[What this task involves]
When you reach the records below, repeat each one exactly as written.
□ □ □
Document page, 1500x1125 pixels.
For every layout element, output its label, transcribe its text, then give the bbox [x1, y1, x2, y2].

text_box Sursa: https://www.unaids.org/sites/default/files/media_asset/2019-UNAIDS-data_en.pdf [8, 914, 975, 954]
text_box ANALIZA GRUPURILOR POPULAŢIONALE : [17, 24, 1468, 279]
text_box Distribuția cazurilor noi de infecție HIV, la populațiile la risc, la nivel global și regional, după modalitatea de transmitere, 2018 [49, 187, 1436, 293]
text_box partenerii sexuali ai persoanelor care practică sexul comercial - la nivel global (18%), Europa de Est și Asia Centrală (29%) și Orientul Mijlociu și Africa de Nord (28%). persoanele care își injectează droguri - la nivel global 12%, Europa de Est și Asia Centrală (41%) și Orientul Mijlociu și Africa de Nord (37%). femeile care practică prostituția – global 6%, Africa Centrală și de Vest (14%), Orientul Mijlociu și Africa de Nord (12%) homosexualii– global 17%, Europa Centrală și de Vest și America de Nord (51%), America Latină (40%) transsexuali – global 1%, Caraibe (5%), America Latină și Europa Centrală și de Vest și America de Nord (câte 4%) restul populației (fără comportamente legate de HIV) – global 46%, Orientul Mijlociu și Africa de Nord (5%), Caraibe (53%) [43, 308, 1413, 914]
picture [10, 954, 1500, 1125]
□ □ □
[Reply to the task]
Document page, 1500x1125 pixels.
For every layout element, output its label, transcribe its text, then give the bbox [x1, y1, x2, y2].

text_box Sursa: https://www.unaids.org/sites/default/files/media_asset/2019-UNAIDS-data_en.pdf [8, 914, 975, 954]
text_box ANALIZA GRUPURILOR POPULAŢIONALE : [17, 24, 1468, 279]
text_box Distribuția cazurilor noi de infecție HIV, la populațiile la risc, la nivel global și regional, după modalitatea de transmitere, 2018 [49, 187, 1436, 293]
text_box partenerii sexuali ai persoanelor care practică sexul comercial - la nivel global (18%), Europa de Est și Asia Centrală (29%) și Orientul Mijlociu și Africa de Nord (28%). persoanele care își injectează droguri - la nivel global 12%, Europa de Est și Asia Centrală (41%) și Orientul Mijlociu și Africa de Nord (37%). femeile care practică prostituția – global 6%, Africa Centrală și de Vest (14%), Orientul Mijlociu și Africa de Nord (12%) homosexualii– global 17%, Europa Centrală și de Vest și America de Nord (51%), America Latină (40%) transsexuali – global 1%, Caraibe (5%), America Latină și Europa Centrală și de Vest și America de Nord (câte 4%) restul populației (fără comportamente legate de HIV) – global 46%, Orientul Mijlociu și Africa de Nord (5%), Caraibe (53%) [43, 308, 1413, 914]
picture [10, 954, 1500, 1125]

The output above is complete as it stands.